Data for this task START

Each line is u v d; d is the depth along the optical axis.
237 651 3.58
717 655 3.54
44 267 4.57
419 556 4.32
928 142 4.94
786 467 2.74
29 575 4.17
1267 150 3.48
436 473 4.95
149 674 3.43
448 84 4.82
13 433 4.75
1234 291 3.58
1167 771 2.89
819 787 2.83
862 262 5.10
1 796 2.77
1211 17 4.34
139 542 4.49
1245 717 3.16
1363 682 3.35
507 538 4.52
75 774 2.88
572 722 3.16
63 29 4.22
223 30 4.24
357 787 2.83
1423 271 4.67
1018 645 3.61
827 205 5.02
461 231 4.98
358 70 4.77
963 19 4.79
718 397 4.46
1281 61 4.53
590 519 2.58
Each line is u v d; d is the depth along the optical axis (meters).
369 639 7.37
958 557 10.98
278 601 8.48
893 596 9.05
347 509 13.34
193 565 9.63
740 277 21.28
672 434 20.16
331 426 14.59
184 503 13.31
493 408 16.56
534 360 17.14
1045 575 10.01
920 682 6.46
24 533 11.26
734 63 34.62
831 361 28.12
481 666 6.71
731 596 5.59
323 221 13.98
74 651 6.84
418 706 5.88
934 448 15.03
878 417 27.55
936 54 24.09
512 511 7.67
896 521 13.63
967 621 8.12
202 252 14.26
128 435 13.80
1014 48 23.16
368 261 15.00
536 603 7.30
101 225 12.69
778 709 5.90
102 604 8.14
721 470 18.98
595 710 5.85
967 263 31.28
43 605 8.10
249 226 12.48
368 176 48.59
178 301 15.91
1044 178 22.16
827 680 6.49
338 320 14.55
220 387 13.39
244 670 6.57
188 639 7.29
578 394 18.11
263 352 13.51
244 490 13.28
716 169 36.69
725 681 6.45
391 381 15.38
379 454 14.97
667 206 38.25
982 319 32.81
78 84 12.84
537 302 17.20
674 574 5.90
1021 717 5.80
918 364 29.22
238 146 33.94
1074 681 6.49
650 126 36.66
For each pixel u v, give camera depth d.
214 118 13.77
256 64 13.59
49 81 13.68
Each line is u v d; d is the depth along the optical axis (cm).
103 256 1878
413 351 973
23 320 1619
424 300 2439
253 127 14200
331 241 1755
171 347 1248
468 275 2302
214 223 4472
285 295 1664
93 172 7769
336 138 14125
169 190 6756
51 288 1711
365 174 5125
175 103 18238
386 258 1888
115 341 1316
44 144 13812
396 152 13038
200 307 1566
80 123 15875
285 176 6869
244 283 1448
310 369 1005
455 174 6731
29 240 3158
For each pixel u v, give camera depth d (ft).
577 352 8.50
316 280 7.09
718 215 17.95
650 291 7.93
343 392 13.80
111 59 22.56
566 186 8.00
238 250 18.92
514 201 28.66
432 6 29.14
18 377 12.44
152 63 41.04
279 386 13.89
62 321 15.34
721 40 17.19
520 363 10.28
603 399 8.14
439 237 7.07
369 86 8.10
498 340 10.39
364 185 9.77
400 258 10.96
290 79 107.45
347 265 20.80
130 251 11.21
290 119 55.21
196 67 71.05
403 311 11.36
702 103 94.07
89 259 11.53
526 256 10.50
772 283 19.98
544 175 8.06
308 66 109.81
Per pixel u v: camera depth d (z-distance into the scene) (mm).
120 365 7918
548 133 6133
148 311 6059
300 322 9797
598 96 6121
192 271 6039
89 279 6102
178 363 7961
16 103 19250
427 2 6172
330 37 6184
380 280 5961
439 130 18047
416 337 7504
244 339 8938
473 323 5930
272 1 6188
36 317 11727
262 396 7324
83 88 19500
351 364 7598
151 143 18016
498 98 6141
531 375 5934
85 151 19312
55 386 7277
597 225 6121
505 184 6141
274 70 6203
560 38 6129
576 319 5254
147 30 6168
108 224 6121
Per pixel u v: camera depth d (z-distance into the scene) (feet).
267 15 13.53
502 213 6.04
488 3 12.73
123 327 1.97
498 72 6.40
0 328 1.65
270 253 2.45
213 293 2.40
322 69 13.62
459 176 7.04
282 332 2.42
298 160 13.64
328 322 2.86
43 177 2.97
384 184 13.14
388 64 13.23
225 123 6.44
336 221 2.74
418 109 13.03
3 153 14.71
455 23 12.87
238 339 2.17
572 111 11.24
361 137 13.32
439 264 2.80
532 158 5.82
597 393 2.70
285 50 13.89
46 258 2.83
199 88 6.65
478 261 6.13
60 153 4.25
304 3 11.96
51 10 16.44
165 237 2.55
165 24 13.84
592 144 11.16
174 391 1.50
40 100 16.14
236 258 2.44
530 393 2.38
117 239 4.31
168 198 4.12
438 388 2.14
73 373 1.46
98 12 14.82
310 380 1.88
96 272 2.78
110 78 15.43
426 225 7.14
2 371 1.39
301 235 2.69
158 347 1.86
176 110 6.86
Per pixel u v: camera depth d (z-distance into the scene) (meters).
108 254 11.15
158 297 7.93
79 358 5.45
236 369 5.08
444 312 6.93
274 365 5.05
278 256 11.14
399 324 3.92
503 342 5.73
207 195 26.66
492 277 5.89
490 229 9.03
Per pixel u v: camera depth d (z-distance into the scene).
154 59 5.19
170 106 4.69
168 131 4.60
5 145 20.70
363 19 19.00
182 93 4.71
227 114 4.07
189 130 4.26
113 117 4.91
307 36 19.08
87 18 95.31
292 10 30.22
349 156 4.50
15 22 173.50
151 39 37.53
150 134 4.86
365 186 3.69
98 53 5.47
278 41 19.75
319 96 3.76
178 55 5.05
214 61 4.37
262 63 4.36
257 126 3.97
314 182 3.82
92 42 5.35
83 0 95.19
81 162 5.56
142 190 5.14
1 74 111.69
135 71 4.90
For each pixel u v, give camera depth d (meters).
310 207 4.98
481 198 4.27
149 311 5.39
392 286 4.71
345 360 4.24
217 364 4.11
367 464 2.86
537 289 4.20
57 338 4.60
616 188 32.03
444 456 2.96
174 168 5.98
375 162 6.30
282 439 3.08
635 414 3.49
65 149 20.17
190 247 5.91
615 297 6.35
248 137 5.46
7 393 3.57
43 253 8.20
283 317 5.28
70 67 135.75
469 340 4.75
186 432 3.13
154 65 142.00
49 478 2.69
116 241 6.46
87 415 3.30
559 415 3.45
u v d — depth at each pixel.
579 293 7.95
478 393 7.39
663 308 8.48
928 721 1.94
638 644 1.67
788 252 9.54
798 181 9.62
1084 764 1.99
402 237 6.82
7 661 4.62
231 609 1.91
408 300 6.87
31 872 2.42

Data for this task END

I need each line above reproduced exactly.

Each line is u v d; d is the depth along the optical axis.
237 651 3.58
717 655 3.54
44 267 4.57
419 556 4.32
928 142 4.94
786 467 2.74
29 575 4.17
1267 150 3.48
436 473 4.95
149 674 3.43
448 84 4.82
13 433 4.75
1234 291 3.58
1167 771 2.89
819 787 2.83
862 262 5.10
1 796 2.77
1211 17 4.34
139 542 4.49
1245 717 3.16
1363 682 3.35
507 538 4.52
75 774 2.88
572 722 3.16
63 29 4.22
223 30 4.24
357 787 2.83
1423 271 4.67
1018 645 3.61
827 205 5.02
461 231 4.98
358 70 4.77
963 19 4.79
718 397 4.46
1281 61 4.53
590 519 2.58
Each line is u v d; d is the depth along the optical axis (meters).
369 639 7.37
958 557 10.98
278 601 8.48
893 596 9.05
347 509 13.34
193 565 9.63
740 277 21.28
672 434 20.16
331 426 14.59
184 503 13.31
493 408 16.56
534 360 17.14
1045 575 10.01
920 682 6.46
24 533 11.26
734 63 34.62
831 361 28.12
481 666 6.71
731 596 5.59
323 221 13.98
74 651 6.84
418 706 5.88
934 448 15.03
878 417 27.55
936 54 24.09
512 511 7.67
896 521 13.63
967 621 8.12
202 252 14.26
128 435 13.80
1014 48 23.16
368 261 15.00
536 603 7.30
101 225 12.69
778 709 5.90
102 604 8.14
721 470 18.98
595 710 5.85
967 263 31.28
43 605 8.10
249 226 12.48
368 176 48.59
178 301 15.91
1044 178 22.16
827 680 6.49
338 320 14.55
220 387 13.39
244 670 6.57
188 639 7.29
578 394 18.11
263 352 13.51
244 490 13.28
716 169 36.69
725 681 6.45
391 381 15.38
379 454 14.97
667 206 38.25
982 319 32.81
78 84 12.84
537 302 17.20
674 574 5.90
1021 717 5.80
918 364 29.22
238 146 33.94
1074 681 6.49
650 126 36.66
For each pixel u v, give camera depth d.
214 118 13.77
256 64 13.59
49 81 13.68
Each line is u v d; d is the depth along the optical axis (cm).
103 256 1878
413 351 973
23 320 1619
424 300 2439
253 127 14200
331 241 1755
171 347 1248
468 275 2302
214 223 4472
285 295 1664
93 172 7769
336 138 14125
169 190 6756
51 288 1711
365 174 5125
175 103 18238
386 258 1888
115 341 1316
44 144 13812
396 152 13038
200 307 1566
80 123 15875
285 176 6869
244 283 1448
310 369 1005
455 174 6731
29 240 3158
For each pixel u v, give camera depth d (ft).
577 352 8.50
316 280 7.09
718 215 17.95
650 291 7.93
343 392 13.80
111 59 22.56
566 186 8.00
238 250 18.92
514 201 28.66
432 6 29.14
18 377 12.44
152 63 41.04
279 386 13.89
62 321 15.34
721 40 17.19
520 363 10.28
603 399 8.14
439 237 7.07
369 86 8.10
498 340 10.39
364 185 9.77
400 258 10.96
290 79 107.45
347 265 20.80
130 251 11.21
290 119 55.21
196 67 71.05
403 311 11.36
702 103 94.07
89 259 11.53
526 256 10.50
772 283 19.98
544 175 8.06
308 66 109.81
Per pixel u v: camera depth d (z-distance into the scene) (mm).
120 365 7918
548 133 6133
148 311 6059
300 322 9797
598 96 6121
192 271 6039
89 279 6102
178 363 7961
16 103 19250
427 2 6172
330 37 6184
380 280 5961
439 130 18047
416 337 7504
244 339 8938
473 323 5930
272 1 6188
36 317 11727
262 396 7324
83 88 19500
351 364 7598
151 143 18016
498 98 6141
531 375 5934
85 151 19312
55 386 7277
597 225 6121
505 184 6141
274 70 6203
560 38 6129
576 319 5254
147 30 6168
108 224 6121
Per pixel u v: camera depth d (z-distance into the scene) (feet).
267 15 13.53
502 213 6.04
488 3 12.73
123 327 1.97
498 72 6.40
0 328 1.65
270 253 2.45
213 293 2.40
322 69 13.62
459 176 7.04
282 332 2.42
298 160 13.64
328 322 2.86
43 177 2.97
384 184 13.14
388 64 13.23
225 123 6.44
336 221 2.74
418 109 13.03
3 153 14.71
455 23 12.87
238 339 2.17
572 111 11.24
361 137 13.32
439 264 2.80
532 158 5.82
597 393 2.70
285 50 13.89
46 258 2.83
199 88 6.65
478 261 6.13
60 153 4.25
304 3 11.96
51 10 16.44
165 237 2.55
165 24 13.84
592 144 11.16
174 391 1.50
40 100 16.14
236 258 2.44
530 393 2.38
117 239 4.31
168 198 4.12
438 388 2.14
73 373 1.46
98 12 14.82
310 380 1.88
96 272 2.78
110 78 15.43
426 225 7.14
2 371 1.39
301 235 2.69
158 347 1.86
176 110 6.86
Per pixel u v: camera depth d (z-distance into the scene) (meters).
108 254 11.15
158 297 7.93
79 358 5.45
236 369 5.08
444 312 6.93
274 365 5.05
278 256 11.14
399 324 3.92
503 342 5.73
207 195 26.66
492 277 5.89
490 229 9.03
Per pixel u v: camera depth d (z-distance into the scene).
154 59 5.19
170 106 4.69
168 131 4.60
5 145 20.70
363 19 19.00
182 93 4.71
227 114 4.07
189 130 4.26
113 117 4.91
307 36 19.08
87 18 95.31
292 10 30.22
349 156 4.50
15 22 173.50
151 39 37.53
150 134 4.86
365 186 3.69
98 53 5.47
278 41 19.75
319 96 3.76
178 55 5.05
214 61 4.37
262 63 4.36
257 126 3.97
314 182 3.82
92 42 5.35
83 0 95.19
81 162 5.56
142 190 5.14
1 74 111.69
135 71 4.90
For each pixel u v, give camera depth d (meters).
310 207 4.98
481 198 4.27
149 311 5.39
392 286 4.71
345 360 4.24
217 364 4.11
367 464 2.86
537 289 4.20
57 338 4.60
616 188 32.03
444 456 2.96
174 168 5.98
375 162 6.30
282 439 3.08
635 414 3.49
65 149 20.17
190 247 5.91
615 297 6.35
248 137 5.46
7 393 3.57
43 253 8.20
283 317 5.28
70 67 135.75
469 340 4.75
186 432 3.13
154 65 142.00
49 478 2.69
116 241 6.46
87 415 3.30
559 415 3.45
u v d — depth at each pixel.
579 293 7.95
478 393 7.39
663 308 8.48
928 721 1.94
638 644 1.67
788 252 9.54
798 181 9.62
1084 764 1.99
402 237 6.82
7 661 4.62
231 609 1.91
408 300 6.87
31 872 2.42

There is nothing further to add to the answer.